• Document segment
>>>
Personal information
- Full name: Richard Francis Pirrie
- Born: 15 April 1879 Richmond, Victoria
- Died: 15 September 1962 (aged 83) Hawthorn, Victoria

Playing career^{1}
- Years: Club / Games (Goals)
- 1898–1900: Melbourne / 24 (31)
- ^{1} Playing statistics correct to the end of 1800.

= Richard Pirrie =

Australian rules footballer

Richard Francis Pirrie (15 April 1879 – 15 September 1962) was an Australian rules footballer who played with Melbourne in the Victorian Football League (VFL).

==Family==
The son of James Pirrie (1832-1898), and Mary Pirrie (1844-1931), née Murphy, Richard Francis Pirrie was born in Richmond, Victoria on 15 April 1879.

He married Isobel Agatha McGuire (1897-1982) on 16 July 1919.
<<<
[Chart comprehension data]
>>>
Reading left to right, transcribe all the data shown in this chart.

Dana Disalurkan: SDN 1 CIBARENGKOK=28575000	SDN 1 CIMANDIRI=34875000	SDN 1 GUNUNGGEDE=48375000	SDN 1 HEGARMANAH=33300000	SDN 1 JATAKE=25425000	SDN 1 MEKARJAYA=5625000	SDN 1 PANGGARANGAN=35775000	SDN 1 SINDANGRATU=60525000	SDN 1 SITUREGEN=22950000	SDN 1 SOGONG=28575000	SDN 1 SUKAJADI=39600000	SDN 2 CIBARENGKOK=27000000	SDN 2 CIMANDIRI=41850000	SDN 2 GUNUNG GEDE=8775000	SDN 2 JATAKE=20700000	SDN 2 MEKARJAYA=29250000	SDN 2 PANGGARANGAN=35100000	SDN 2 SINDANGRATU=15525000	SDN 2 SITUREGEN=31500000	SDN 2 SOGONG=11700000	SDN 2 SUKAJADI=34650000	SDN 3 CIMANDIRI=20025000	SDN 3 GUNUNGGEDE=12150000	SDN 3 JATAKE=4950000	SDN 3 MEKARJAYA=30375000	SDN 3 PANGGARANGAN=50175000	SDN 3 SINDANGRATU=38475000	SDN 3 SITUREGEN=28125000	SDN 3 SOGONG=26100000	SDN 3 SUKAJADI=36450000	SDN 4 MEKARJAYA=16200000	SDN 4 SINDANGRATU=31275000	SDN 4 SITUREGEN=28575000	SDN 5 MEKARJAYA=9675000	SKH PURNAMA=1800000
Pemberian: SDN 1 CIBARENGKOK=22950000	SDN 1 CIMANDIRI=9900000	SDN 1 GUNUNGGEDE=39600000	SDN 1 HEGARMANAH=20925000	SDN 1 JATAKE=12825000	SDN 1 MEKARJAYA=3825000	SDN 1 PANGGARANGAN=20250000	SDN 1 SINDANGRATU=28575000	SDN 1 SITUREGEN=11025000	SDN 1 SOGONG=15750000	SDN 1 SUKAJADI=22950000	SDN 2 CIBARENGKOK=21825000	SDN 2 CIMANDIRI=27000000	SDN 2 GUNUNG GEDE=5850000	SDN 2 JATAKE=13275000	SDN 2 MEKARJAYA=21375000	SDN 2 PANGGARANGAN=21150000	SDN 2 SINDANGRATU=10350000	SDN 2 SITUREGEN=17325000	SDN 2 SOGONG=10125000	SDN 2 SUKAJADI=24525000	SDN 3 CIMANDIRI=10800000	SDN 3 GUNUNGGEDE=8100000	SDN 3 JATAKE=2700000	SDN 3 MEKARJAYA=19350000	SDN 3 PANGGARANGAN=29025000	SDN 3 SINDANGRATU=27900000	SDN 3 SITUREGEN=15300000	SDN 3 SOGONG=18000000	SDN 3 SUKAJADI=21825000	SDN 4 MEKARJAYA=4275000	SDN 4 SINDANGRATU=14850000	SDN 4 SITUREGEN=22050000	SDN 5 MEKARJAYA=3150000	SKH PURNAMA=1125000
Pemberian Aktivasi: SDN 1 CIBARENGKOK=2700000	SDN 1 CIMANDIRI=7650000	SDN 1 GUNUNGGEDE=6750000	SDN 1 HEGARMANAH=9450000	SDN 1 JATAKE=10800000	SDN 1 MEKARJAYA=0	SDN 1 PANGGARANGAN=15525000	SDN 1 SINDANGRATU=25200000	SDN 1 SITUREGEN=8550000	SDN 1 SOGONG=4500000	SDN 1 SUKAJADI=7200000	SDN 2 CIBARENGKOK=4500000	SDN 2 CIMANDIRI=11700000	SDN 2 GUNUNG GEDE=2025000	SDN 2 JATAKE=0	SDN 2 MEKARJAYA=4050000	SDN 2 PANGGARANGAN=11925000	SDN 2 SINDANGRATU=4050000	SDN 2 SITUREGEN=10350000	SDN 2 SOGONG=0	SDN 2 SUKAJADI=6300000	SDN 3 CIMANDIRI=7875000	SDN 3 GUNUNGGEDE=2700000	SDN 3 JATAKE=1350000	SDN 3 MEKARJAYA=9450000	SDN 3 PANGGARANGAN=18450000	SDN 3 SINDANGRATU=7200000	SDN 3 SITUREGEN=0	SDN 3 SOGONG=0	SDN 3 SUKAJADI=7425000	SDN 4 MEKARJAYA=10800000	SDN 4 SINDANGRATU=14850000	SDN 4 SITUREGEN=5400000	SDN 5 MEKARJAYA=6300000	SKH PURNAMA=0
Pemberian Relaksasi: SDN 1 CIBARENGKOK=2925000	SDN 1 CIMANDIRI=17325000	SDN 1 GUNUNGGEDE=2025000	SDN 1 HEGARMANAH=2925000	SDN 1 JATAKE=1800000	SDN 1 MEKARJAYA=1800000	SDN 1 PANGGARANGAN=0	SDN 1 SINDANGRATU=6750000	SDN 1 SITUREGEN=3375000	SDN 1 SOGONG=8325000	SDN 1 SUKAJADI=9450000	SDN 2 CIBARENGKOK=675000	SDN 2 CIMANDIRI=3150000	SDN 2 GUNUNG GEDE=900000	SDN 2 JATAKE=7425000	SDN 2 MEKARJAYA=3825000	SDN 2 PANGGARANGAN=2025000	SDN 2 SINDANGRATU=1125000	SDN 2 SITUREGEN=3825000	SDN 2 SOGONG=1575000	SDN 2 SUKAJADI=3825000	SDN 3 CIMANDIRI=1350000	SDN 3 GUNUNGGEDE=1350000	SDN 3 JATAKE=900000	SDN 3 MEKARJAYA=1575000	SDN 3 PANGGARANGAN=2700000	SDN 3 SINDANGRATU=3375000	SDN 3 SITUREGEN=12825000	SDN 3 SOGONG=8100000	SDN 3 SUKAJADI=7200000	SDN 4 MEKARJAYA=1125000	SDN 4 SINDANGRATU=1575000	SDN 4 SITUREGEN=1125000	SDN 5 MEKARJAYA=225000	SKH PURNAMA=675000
<<<
• Task
Carry on the Richard Pirrie biography from its last sentence.

• Task response
Two of his sons, Dick Pirrie and Kevin Pirrie, played for Hawthorn; and his grandson, Stephen Pirrie, Kevin's son, played for Richmond.

==Football==
===Melbourne (VFL)===
He played 24 games, and kicked 11 goals for Melbourne in the VFL, over three seasons (1898 to 1900).

===Richmond (VFA)===
Cleared from Melbourne to Richmond in the Victorian Football Association (VFA) in 1901, he played 23 games for Richmond, and scored 11 goals, over to seasons (1901 and 1902).

==Death==
He died at his home in Hawthorn, Victoria on 15 September 1962.